ESTRATTO DELLA PAGINA:
•••

Scopri di più su DOMINO, la nuova rivista sul mondo che cambia

Euro 2020, durante i festeggiamenti ucciso un uomo nel Foggiano. A Milano 15 feriti, 3 sono gravi

Si tratterebbe di un agguato premeditato, approfittando del caos della notte. L’assalto è avvenuto davanti agli occhi del nipote della vittima, un bambino di 6 anni

Matteo Anastasio, un 32enne di San Severo – in provincia di Foggia – è stato ucciso nella notte tra l’11 e il 12 luglio. Mentre le strade di tutta Italia erano in festa per la vittoria della Nazionale agli Europei, l’uomo, pregiudicato, è stato raggiunto da colpi di arma da fuoco. Ed è stata proprio la confusione creata dai caroselli ad agevolare l’azione dei killer: gli investigatori pensano si tratti di un omicidio premeditato. Tragedia nella tragedia, la vittima si trovava insieme al nipote, un bambino di 6 anni, che è rimasto gravemente ferito e ora è ricoverato nel reparto di rianimazione al Policlinico di Foggia. La sparatoria è avvenuta in viale Matteotti, nei pressi della stazione della cittadina: Anastasio stava girovagando per la città a bordo di uno scooter, quando è stato affiancato da una moto di grossa cilindrata con due persone a bordo. Entrambi avevano il viso coperto dal casco integrale.


I colpi – diversi, dopo le prime rilevazioni – sarebbero stati esplosi dal passeggero. Anastasio non è morto sul colpo: ferito e sanguinante, ha perso il controllo della moto, sbattendo contro un mezzo pesante parcheggiato sul ciglio della strada, prima di schiantarsi a terra. Trasportato all’ospedale Masselli Mascia di San Severo, è deceduto poco dopo il ricovero. Dopo la vittoria degli Azzurri a Milano si sono verificati diversi incidenti. Nella centralissima piazza Duomo, la gioia si è mescolata con la follia e il risultato è un bollettino di guerra: 15 feriti, di cui tre gravi. Nello specifico, si tratta di tre 20enni trasportati d’urgenza negli ospedali cittadini. Due di loro sono stati accolti in codice rosso per le lesioni varie riportate in seguito all’esplosione di bombe carta.

•••

DATI REGISTRATI:
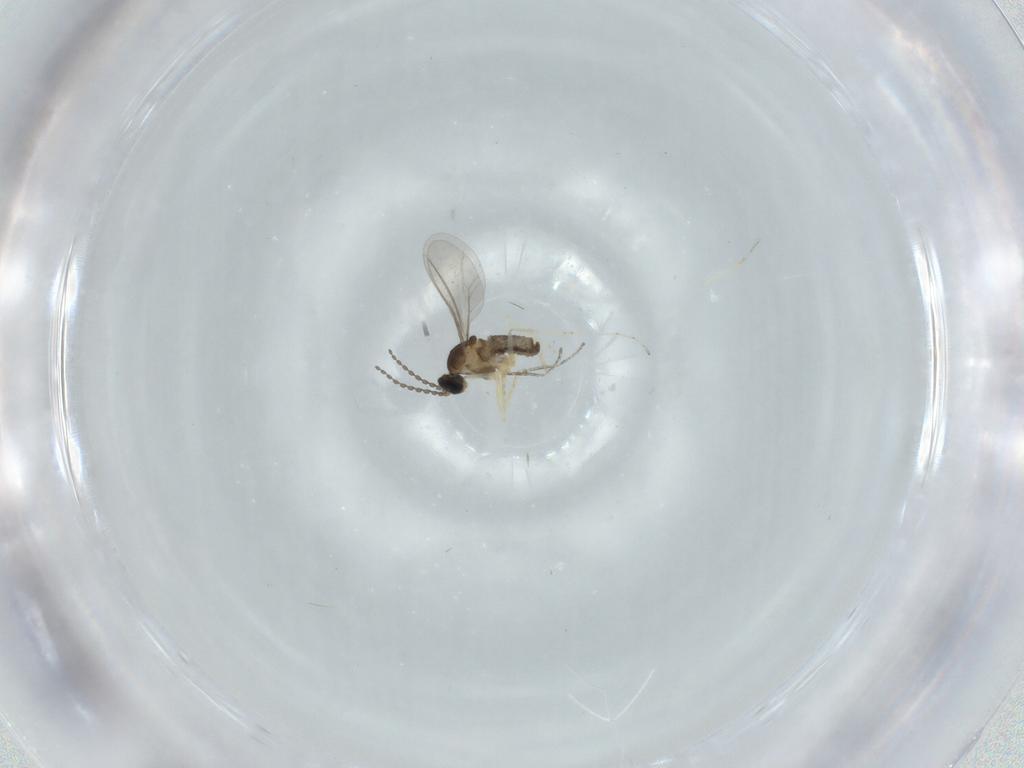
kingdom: Animalia
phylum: Arthropoda
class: Insecta
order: Diptera
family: Cecidomyiidae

•••

CONSEGNE:
a) Secondo l'articolo, in quale ospedale è morto Matteo Anastasio?
b) Trascrivi il passo dell'articolo compreso tra "I colpi – diversi, dopo" e "di bombe carta.", estremi inclusi.
c) Quali età delle persone coinvolte riporta l'articolo?

RISULTATI:
a) All'ospedale Masselli Mascia di San Severo.

b)
I colpi – diversi, dopo le prime rilevazioni – sarebbero stati esplosi dal passeggero. Anastasio non è morto sul colpo: ferito e sanguinante, ha perso il controllo della moto, sbattendo contro un mezzo pesante parcheggiato sul ciglio della strada, prima di schiantarsi a terra. Trasportato all’ospedale Masselli Mascia di San Severo, è deceduto poco dopo il ricovero. Dopo la vittoria degli Azzurri a Milano si sono verificati diversi incidenti. Nella centralissima piazza Duomo, la gioia si è mescolata con la follia e il risultato è un bollettino di guerra: 15 feriti, di cui tre gravi. Nello specifico, si tratta di tre 20enni trasportati d’urgenza negli ospedali cittadini. Due di loro sono stati accolti in codice rosso per le lesioni varie riportate in seguito all’esplosione di bombe carta.

c)
- 32 anni: Matteo Anastasio
- 6 anni: il nipote della vittima
- 20 anni: i tre feriti gravi di Milano